Dataset entries:
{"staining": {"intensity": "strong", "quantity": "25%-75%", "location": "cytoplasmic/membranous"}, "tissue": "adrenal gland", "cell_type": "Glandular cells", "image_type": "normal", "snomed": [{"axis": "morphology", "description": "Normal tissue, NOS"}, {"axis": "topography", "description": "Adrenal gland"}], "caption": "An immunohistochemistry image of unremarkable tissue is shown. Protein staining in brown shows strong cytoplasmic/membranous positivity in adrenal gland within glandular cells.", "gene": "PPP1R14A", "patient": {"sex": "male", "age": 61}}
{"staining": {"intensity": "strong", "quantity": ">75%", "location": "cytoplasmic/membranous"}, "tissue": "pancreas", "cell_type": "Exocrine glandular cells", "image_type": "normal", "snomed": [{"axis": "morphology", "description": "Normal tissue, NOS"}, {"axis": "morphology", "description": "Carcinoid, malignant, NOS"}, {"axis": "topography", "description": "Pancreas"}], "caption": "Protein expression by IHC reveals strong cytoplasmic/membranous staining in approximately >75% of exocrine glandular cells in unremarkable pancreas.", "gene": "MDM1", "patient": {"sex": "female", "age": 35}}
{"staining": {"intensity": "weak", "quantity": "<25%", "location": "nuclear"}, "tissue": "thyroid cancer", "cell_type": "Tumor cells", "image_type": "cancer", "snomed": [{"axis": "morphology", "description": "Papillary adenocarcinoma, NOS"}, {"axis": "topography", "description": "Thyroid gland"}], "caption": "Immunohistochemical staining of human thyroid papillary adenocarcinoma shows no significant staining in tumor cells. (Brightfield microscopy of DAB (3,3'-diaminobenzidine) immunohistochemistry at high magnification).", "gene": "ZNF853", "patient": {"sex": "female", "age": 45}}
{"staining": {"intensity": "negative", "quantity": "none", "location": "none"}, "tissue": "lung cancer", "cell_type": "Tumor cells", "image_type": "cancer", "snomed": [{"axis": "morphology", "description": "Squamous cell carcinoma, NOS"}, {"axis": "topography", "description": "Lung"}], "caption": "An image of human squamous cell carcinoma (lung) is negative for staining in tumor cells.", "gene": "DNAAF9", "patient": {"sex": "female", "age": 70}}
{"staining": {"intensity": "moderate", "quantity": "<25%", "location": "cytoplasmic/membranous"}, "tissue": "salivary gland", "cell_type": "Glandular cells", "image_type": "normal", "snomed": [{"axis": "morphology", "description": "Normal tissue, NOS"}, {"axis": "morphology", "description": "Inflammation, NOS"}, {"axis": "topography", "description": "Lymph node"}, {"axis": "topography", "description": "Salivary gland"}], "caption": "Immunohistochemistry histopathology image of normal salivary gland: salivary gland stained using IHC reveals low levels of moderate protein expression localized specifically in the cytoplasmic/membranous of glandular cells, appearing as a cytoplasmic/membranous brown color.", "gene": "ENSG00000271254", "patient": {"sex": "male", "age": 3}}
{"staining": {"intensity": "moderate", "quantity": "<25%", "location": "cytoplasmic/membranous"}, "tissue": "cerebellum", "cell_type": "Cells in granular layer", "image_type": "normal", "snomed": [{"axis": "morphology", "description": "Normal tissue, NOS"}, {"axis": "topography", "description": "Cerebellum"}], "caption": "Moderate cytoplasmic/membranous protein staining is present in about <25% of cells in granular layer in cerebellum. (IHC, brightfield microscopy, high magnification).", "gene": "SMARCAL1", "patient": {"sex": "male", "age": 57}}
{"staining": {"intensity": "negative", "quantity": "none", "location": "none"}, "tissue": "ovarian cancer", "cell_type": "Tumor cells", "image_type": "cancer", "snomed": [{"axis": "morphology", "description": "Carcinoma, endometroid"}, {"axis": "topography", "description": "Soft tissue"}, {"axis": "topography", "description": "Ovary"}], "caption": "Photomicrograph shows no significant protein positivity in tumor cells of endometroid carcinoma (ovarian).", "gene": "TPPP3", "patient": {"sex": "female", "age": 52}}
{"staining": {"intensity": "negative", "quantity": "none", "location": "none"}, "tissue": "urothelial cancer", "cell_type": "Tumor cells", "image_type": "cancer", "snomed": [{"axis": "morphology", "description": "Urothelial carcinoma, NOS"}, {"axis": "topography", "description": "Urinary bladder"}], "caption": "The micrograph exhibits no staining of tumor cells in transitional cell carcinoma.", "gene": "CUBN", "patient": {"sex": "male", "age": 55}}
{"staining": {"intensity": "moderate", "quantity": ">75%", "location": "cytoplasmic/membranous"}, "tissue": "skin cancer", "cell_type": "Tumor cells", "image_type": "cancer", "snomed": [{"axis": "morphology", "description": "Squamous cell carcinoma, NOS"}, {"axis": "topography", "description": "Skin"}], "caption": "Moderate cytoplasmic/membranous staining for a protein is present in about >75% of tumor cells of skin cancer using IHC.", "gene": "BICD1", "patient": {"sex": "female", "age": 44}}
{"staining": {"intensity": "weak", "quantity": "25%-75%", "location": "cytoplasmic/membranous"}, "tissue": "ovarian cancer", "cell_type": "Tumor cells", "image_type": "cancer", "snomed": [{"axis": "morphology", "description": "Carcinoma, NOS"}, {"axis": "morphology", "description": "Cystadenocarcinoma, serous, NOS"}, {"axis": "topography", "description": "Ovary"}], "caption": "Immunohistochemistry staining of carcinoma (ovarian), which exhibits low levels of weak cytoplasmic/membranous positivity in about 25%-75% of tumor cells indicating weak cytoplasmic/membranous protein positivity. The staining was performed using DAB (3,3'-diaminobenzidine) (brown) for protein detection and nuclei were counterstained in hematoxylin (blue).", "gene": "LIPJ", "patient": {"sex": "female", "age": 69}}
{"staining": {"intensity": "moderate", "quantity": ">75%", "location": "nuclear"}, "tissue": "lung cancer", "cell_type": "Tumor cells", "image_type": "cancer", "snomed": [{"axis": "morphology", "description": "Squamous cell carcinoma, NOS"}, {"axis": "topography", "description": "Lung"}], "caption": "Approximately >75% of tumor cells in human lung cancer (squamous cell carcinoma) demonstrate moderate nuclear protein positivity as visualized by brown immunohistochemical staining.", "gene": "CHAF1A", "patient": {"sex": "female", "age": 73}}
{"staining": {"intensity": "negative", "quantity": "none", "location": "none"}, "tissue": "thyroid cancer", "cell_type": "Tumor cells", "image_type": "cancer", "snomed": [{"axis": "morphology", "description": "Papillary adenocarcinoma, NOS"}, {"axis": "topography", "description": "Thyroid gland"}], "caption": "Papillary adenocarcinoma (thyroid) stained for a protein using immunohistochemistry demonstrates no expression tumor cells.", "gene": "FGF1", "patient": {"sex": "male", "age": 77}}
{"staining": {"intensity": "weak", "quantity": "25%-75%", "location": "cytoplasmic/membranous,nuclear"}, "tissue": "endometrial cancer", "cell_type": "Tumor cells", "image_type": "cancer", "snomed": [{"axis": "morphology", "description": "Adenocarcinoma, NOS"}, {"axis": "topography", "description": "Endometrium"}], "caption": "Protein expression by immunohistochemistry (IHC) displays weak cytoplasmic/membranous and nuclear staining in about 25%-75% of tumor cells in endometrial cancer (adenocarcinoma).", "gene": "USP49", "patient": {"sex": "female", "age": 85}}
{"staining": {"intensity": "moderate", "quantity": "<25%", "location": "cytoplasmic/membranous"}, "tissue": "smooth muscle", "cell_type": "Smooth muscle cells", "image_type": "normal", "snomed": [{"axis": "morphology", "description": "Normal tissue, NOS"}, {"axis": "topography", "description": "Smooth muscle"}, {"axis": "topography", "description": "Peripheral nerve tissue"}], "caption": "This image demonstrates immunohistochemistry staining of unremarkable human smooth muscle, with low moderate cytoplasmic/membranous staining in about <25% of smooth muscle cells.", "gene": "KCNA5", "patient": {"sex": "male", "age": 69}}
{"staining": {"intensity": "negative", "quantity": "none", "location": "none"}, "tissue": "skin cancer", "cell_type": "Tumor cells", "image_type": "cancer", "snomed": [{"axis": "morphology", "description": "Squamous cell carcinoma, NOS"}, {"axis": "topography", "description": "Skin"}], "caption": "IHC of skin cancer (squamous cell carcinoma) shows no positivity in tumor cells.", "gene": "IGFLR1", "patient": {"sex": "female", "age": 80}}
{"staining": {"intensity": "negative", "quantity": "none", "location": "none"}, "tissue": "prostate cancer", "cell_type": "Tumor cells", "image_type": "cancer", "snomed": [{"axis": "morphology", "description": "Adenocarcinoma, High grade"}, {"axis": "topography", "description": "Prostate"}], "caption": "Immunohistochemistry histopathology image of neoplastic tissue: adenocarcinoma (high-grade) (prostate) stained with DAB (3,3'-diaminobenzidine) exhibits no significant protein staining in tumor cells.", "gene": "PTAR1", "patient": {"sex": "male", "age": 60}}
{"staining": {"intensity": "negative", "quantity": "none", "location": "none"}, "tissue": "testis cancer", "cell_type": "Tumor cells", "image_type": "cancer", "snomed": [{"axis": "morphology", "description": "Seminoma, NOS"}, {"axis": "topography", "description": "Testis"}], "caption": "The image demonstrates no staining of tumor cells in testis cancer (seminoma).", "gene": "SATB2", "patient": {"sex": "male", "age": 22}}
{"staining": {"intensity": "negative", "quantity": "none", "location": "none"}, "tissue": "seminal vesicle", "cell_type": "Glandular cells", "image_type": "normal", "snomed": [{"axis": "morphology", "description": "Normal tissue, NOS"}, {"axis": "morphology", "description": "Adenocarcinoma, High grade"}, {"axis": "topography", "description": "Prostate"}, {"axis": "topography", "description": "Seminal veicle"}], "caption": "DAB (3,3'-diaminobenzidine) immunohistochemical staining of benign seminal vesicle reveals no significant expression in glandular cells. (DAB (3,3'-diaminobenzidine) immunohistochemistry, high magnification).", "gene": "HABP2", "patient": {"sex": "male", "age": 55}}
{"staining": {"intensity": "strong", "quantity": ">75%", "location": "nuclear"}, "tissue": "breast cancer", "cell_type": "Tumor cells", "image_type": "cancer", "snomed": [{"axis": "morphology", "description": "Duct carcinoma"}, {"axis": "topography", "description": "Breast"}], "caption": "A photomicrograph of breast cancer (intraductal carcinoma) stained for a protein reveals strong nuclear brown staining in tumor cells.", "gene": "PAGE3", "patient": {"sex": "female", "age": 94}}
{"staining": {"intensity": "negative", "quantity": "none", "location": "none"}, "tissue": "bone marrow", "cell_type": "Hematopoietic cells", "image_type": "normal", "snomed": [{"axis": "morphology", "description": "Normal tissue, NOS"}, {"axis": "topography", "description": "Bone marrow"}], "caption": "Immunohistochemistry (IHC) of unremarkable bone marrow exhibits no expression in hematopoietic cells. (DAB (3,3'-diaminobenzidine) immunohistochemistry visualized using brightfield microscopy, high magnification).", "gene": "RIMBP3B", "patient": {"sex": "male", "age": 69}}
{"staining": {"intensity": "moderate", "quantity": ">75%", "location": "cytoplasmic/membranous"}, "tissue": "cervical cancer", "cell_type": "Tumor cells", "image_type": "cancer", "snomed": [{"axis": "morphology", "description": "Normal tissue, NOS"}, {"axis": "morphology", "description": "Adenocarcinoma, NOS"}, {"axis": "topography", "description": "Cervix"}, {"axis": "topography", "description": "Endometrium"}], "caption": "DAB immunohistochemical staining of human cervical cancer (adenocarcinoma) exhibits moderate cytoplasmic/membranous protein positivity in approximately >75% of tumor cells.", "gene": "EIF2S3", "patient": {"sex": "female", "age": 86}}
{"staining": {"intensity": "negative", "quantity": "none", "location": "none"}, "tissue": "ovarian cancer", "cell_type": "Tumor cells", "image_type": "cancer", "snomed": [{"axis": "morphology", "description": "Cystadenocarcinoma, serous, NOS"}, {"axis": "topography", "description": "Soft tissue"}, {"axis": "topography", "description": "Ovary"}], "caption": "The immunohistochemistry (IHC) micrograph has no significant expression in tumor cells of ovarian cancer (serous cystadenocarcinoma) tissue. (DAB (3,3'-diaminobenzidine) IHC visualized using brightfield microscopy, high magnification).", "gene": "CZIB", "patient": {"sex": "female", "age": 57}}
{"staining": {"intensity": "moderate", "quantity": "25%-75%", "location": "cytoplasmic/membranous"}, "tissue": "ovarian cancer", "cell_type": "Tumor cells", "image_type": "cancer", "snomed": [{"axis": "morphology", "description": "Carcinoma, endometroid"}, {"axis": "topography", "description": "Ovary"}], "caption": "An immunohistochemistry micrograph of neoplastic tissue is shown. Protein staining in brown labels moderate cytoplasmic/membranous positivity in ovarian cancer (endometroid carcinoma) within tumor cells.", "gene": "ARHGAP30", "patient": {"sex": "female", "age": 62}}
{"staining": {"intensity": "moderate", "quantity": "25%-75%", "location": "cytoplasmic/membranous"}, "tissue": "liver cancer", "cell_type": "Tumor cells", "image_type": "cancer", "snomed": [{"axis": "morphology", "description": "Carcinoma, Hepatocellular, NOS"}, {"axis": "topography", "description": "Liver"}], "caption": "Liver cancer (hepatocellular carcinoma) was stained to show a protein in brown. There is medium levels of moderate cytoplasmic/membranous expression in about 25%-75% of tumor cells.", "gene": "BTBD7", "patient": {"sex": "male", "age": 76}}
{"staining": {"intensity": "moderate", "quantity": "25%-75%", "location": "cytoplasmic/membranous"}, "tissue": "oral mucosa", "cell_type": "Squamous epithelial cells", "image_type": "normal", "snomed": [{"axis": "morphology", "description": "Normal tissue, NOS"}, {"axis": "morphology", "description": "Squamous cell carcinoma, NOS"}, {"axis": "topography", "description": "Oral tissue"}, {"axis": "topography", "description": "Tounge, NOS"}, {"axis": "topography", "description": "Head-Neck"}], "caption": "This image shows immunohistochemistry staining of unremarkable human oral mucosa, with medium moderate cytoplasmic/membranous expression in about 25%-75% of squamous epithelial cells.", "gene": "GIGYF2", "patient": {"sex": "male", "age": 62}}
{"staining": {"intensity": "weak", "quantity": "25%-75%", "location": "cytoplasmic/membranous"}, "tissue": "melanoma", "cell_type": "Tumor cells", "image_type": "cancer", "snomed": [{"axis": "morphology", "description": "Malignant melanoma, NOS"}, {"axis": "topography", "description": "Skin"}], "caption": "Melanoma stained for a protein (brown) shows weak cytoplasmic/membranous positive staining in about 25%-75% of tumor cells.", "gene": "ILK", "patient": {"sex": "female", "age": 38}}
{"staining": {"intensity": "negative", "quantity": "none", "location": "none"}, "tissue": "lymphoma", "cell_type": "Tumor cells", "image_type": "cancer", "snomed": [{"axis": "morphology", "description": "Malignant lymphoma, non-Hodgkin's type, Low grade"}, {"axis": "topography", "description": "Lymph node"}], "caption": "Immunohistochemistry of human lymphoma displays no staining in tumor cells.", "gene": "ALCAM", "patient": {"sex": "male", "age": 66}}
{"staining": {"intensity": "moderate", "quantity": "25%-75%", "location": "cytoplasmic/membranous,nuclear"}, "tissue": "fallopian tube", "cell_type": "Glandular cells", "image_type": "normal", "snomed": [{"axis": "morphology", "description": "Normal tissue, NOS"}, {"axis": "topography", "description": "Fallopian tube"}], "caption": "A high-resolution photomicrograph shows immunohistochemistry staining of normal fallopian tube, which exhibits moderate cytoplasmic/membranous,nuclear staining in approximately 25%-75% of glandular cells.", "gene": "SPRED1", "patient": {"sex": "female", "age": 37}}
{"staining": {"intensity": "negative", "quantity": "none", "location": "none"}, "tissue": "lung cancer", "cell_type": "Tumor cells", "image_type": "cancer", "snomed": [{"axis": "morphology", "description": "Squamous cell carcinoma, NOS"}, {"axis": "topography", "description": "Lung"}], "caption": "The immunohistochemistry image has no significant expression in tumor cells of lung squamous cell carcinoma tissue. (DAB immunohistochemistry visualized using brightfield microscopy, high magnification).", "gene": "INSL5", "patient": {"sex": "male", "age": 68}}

About this exercise:
Look above for the line with "expression by IHC" and the line with "image of human". Retype those two lines and every line between them exactly, adding nothing.

Response to this task:
{"staining": {"intensity": "strong", "quantity": ">75%", "location": "cytoplasmic/membranous"}, "tissue": "pancreas", "cell_type": "Exocrine glandular cells", "image_type": "normal", "snomed": [{"axis": "morphology", "description": "Normal tissue, NOS"}, {"axis": "morphology", "description": "Carcinoid, malignant, NOS"}, {"axis": "topography", "description": "Pancreas"}], "caption": "Protein expression by IHC reveals strong cytoplasmic/membranous staining in approximately >75% of exocrine glandular cells in unremarkable pancreas.", "gene": "MDM1", "patient": {"sex": "female", "age": 35}}
{"staining": {"intensity": "weak", "quantity": "<25%", "location": "nuclear"}, "tissue": "thyroid cancer", "cell_type": "Tumor cells", "image_type": "cancer", "snomed": [{"axis": "morphology", "description": "Papillary adenocarcinoma, NOS"}, {"axis": "topography", "description": "Thyroid gland"}], "caption": "Immunohistochemical staining of human thyroid papillary adenocarcinoma shows no significant staining in tumor cells. (Brightfield microscopy of DAB (3,3'-diaminobenzidine) immunohistochemistry at high magnification).", "gene": "ZNF853", "patient": {"sex": "female", "age": 45}}
{"staining": {"intensity": "negative", "quantity": "none", "location": "none"}, "tissue": "lung cancer", "cell_type": "Tumor cells", "image_type": "cancer", "snomed": [{"axis": "morphology", "description": "Squamous cell carcinoma, NOS"}, {"axis": "topography", "description": "Lung"}], "caption": "An image of human squamous cell carcinoma (lung) is negative for staining in tumor cells.", "gene": "DNAAF9", "patient": {"sex": "female", "age": 70}}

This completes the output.